Bond has continued to be an artistic gadfly. In 1971, he rewrote, or at least reinterpreted, William Shakespeare’s King Lear (pr. c. 1605-1606). He stripped the play of all vestiges of heroism and tragic exultation, claiming that the modern world had no place for sublime action but needed to see the vicious scramble for power as it really was. In his adaptation, Lear is simply a nasty thug—no better than his daughters—who learns that violence will not work and that he must accept moral responsibility for what happened. A very formidable play, Lear (pr. 1971) adamantly rejects Shakespeare’s ending as pure sentimentality. Subsequently, Bond wrote Bingo: Scenes of Money and Death (pr. 1973), in which he suggests that in his retirement to Stratford, Shakespeare descended to participation in money-grubbing land deals, supporting and conspiring in small-town real estate speculation.

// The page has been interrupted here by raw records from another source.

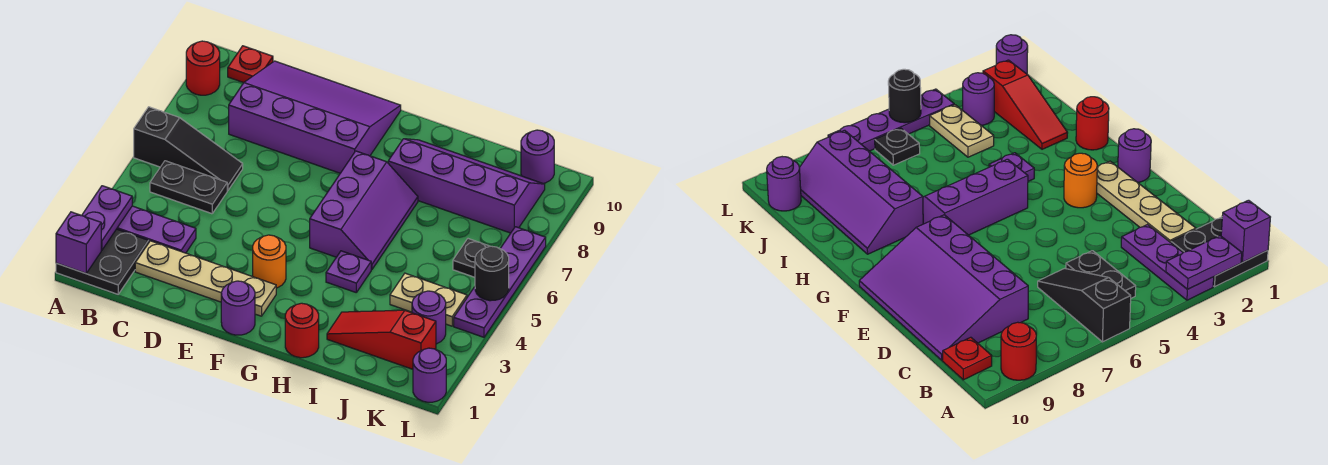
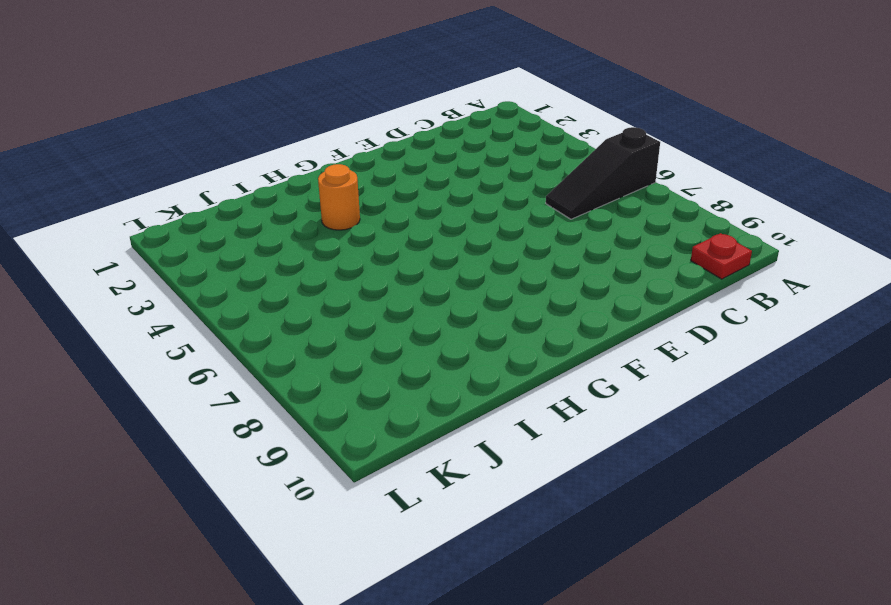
orange round brick H3 level 1 -> orange round brick F3 level 1
none -> black plate A1:B2 level 1
none -> purple plate A3:C3 level 1
none -> red round brick A9 level 1

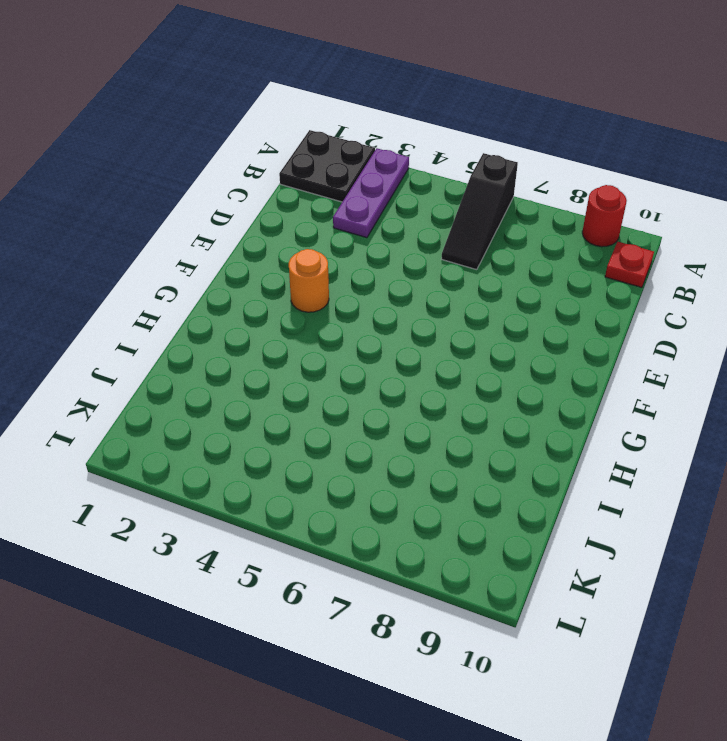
none -> black plate B5:C5 level 1
none -> tan plate C2:F2 level 1
none -> purple slope C8:F10 level 1 top 8

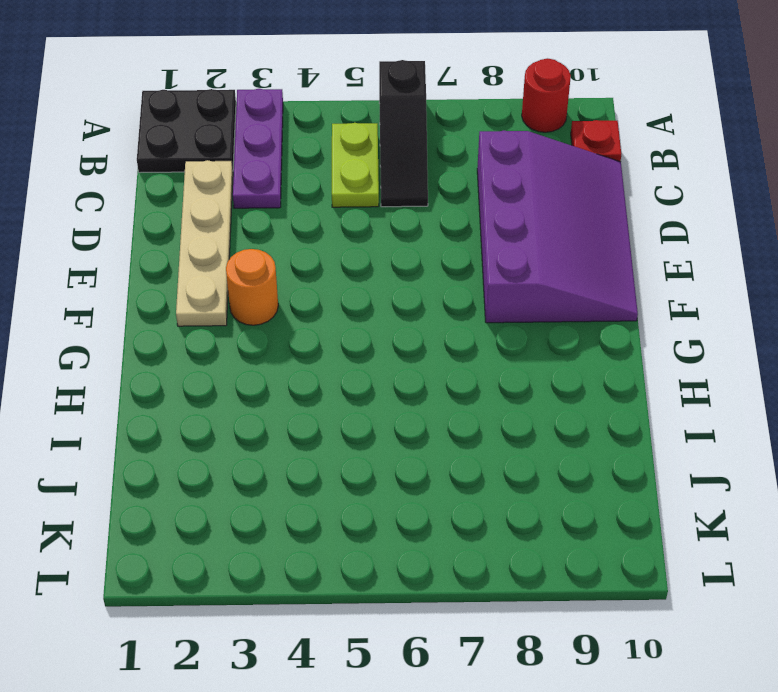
lime plate B5:C5 level 1 -> black plate B5:C5 level 1
none -> purple round brick F1 level 1
none -> purple slope G5:H7 level 1 top G
none -> red round brick H1 level 1

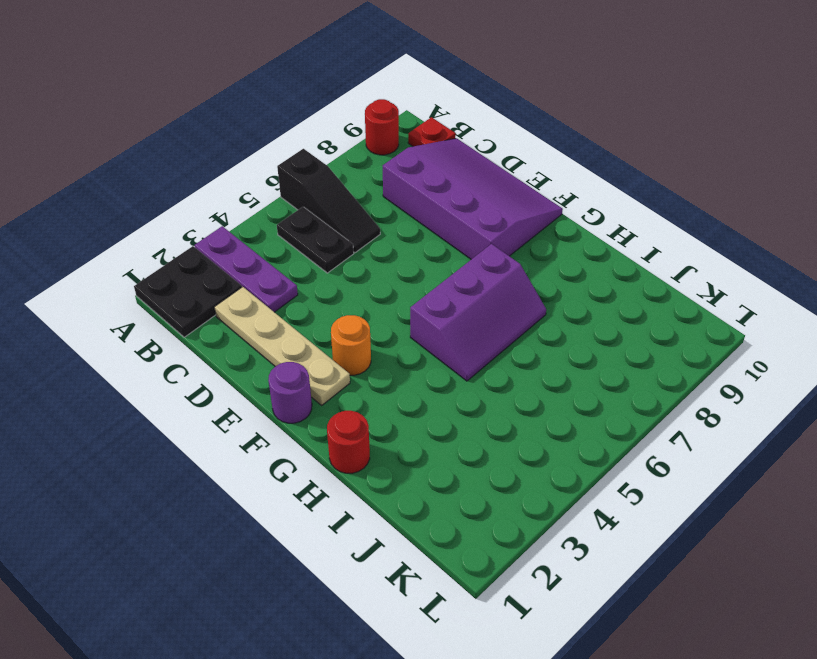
none -> purple plate H4 level 1
none -> purple slope H8:K9 level 1 top 8
none -> red slope I2:K2 level 1 top K

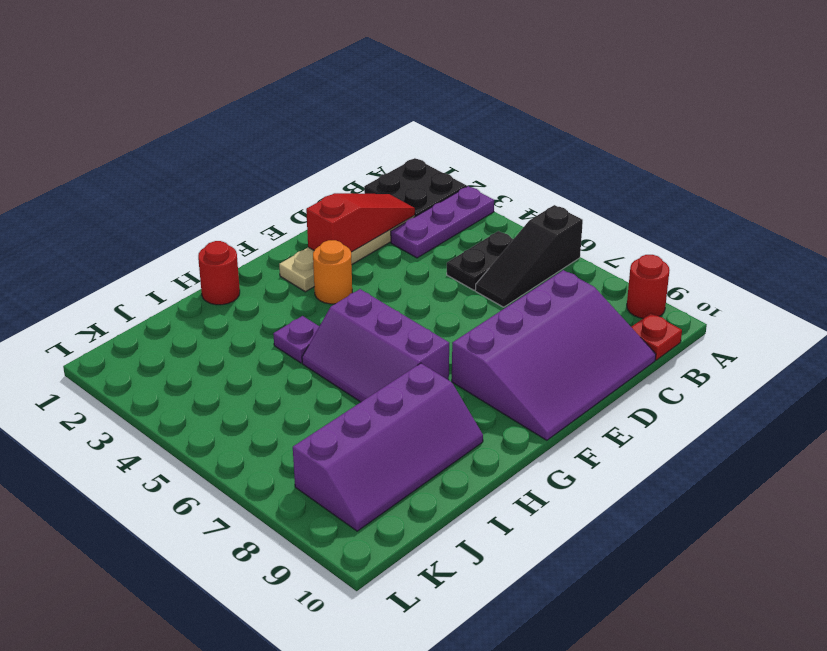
red slope C2:E2 level 2 top E -> red slope I2:K2 level 1 top K
none -> purple round brick F1 level 1
none -> tan plate J4:K4 level 1
none -> purple round brick K3 level 1

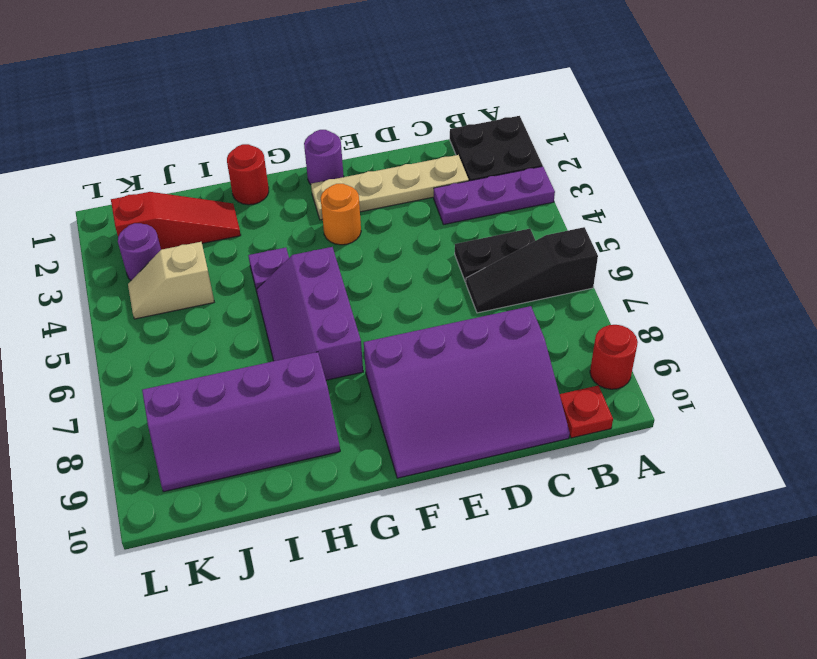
tan slope J4:K4 level 1 top J -> tan plate J4:K4 level 1
none -> black plate K6 level 1
none -> purple round brick K10 level 1
none -> purple round brick L1 level 1

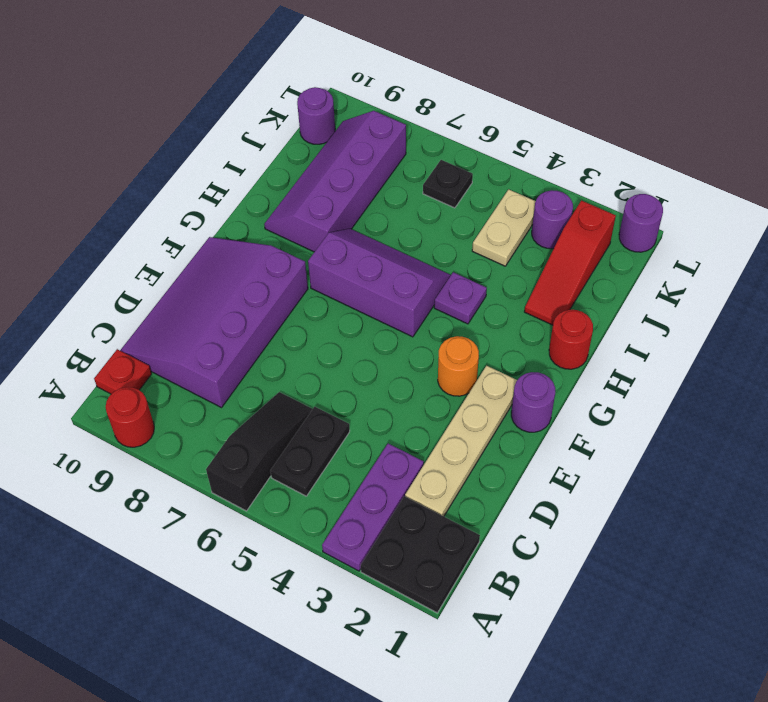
none -> purple plate L4:L7 level 1
none -> purple brick A1 level 2
none -> purple plate A2:A3 level 2

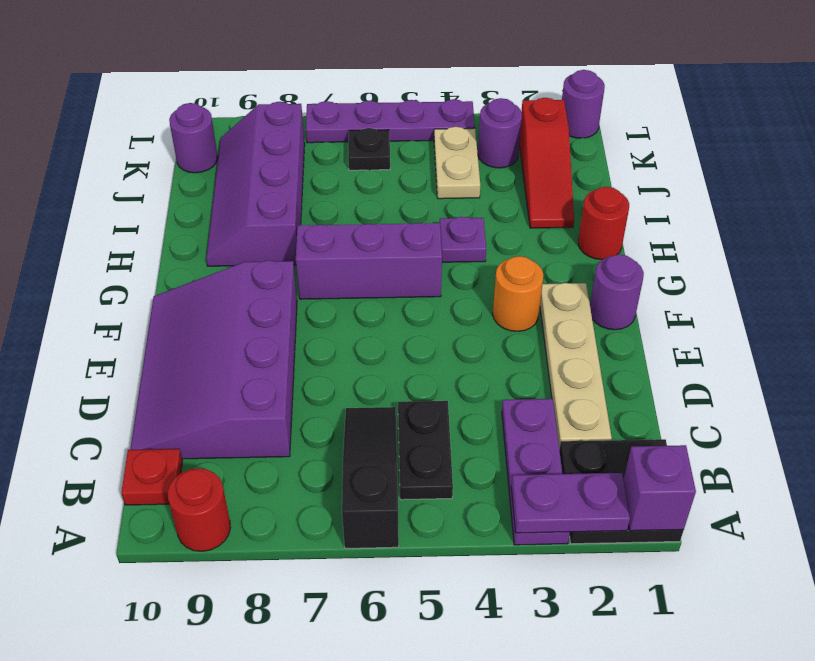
none -> black round brick L5 level 2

Artistically, Bond’s work can be quite uneven. For every play of the power of Saved, there are several others that have failed badly. His plays of the mid-1980’s, including The War Plays: A Trilogy (pb. 1985), well-meaning examinations of the aftermath of nuclear war, are somewhat limited as works of art. In the late twentieth century, he brought forth such plays as Lulu: A Monster Tragedy (pr., pb. 1992), Coffee (pb. 1995, pr. 1996), Eleven Vests (pr., pb. 1997), The Crime of the Twenty-first Century (pb. 1999, pr. 2000), and, as the twenty-first century began, The Children (pr., pb. 2000) and Have I None (pr., pb. 2000).
Despite his inconsistencies, failures, and public disdain, Bond has maintained his role as one of the leading figures in a group of politically engaged British playwrights that includes David Hare and Howard Brenton. This group carries on the tradition of attacking the hypocrisies and dishonesties of British life—a tradition that began after World War II in the work of John Osborne, Arnold Wesker, and John Arden.